START Records for this task

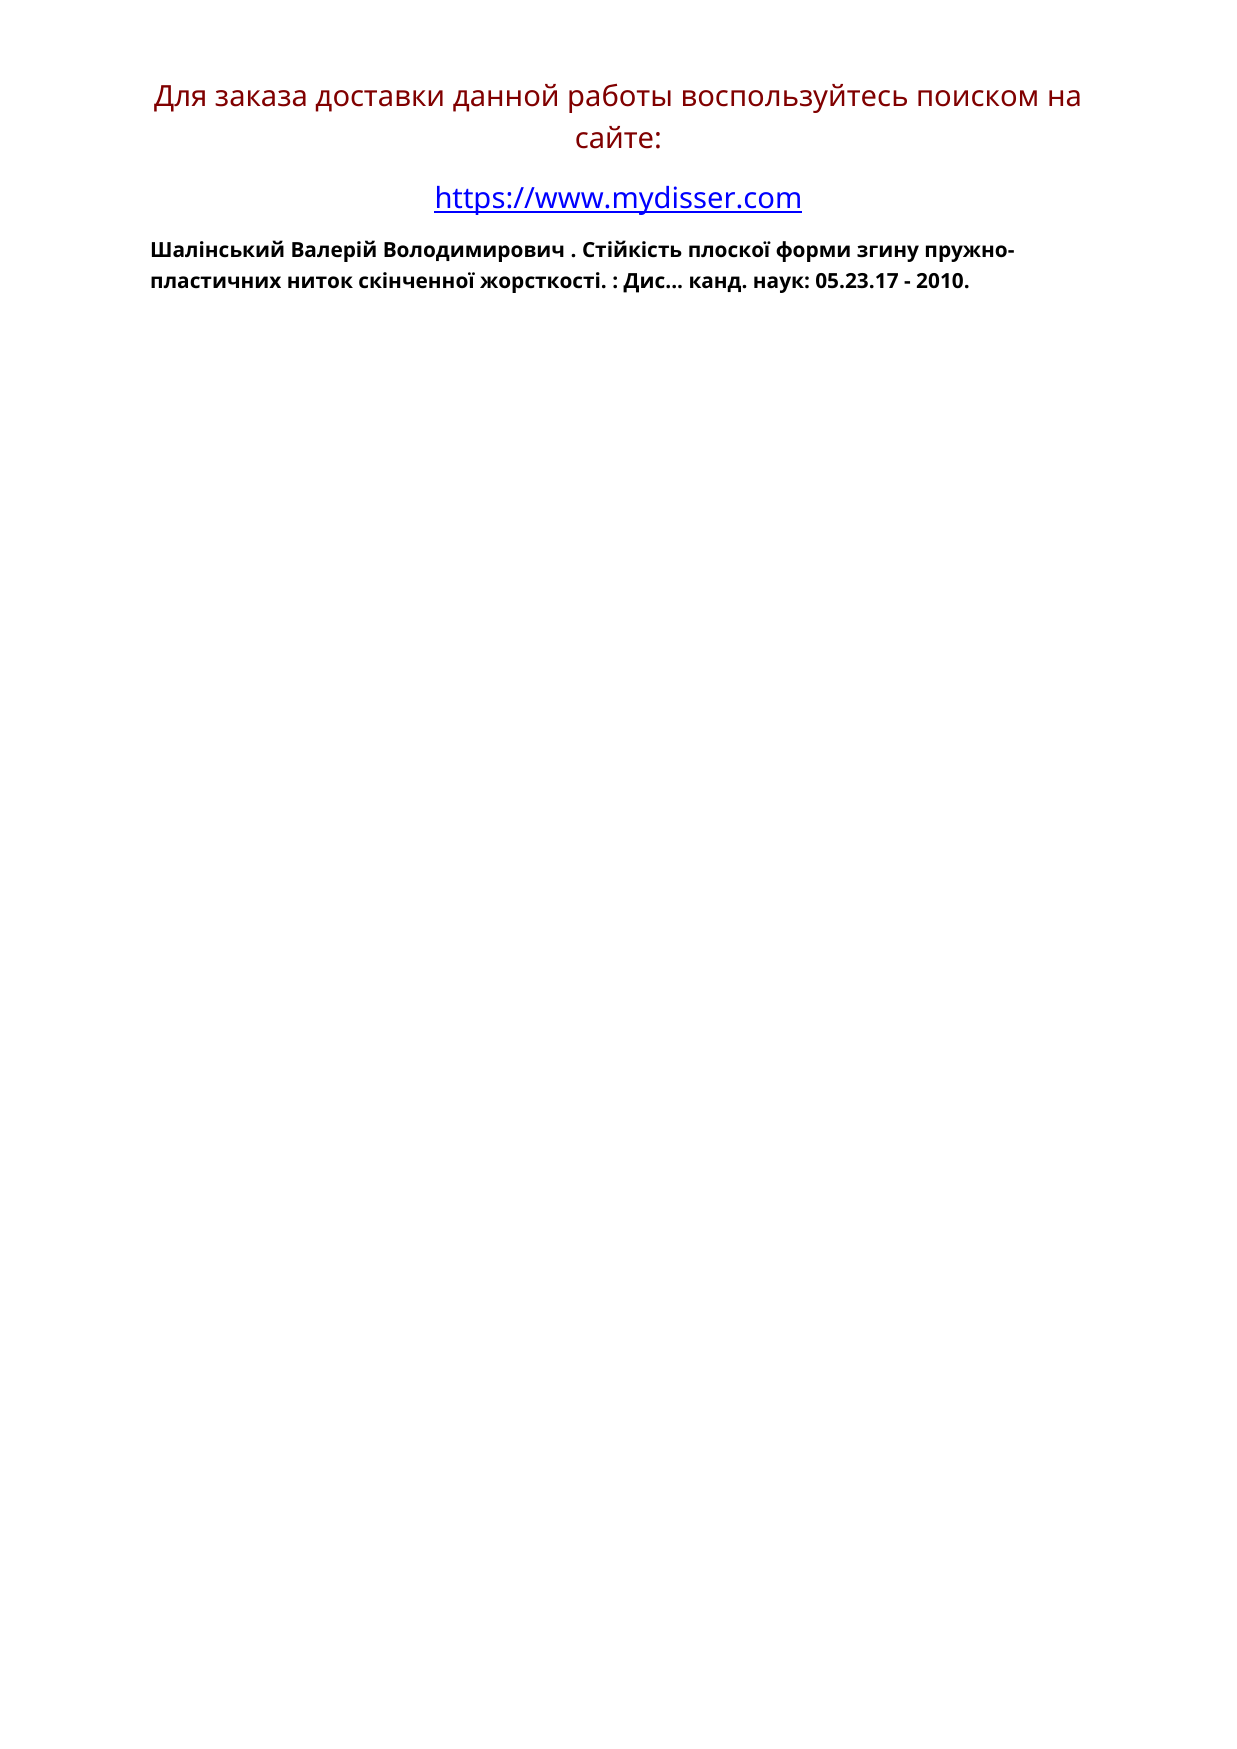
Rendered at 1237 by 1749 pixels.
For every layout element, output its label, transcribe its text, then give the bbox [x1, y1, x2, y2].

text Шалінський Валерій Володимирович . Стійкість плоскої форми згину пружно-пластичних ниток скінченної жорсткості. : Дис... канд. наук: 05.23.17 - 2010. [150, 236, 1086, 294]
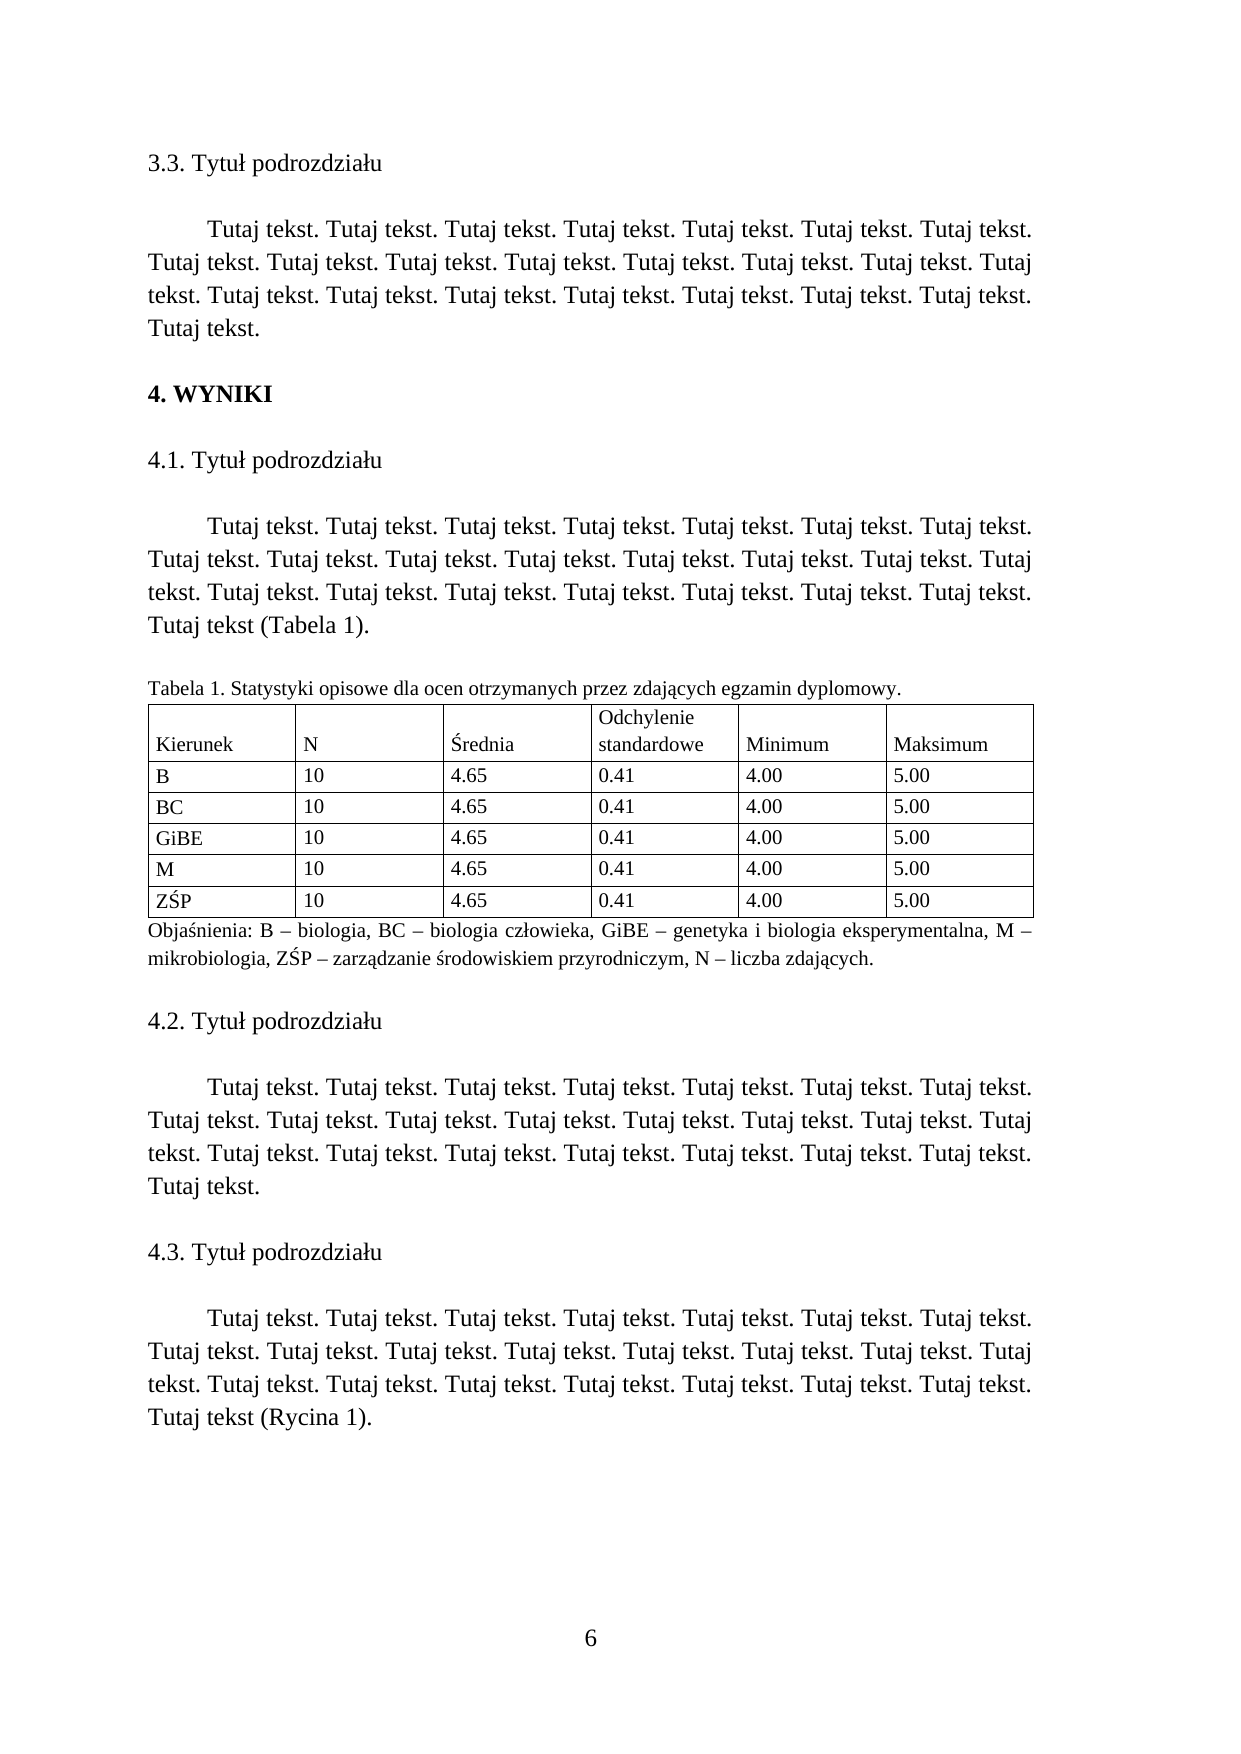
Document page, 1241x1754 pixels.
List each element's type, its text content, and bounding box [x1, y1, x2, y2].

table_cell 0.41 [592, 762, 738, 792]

END Records for this task

▸ Action item
For every line above that includes the string "pixels", copy the line.

▸ Written answer
Rendered at 1237 by 1749 pixels.
Document page, 1241x1754 pixels.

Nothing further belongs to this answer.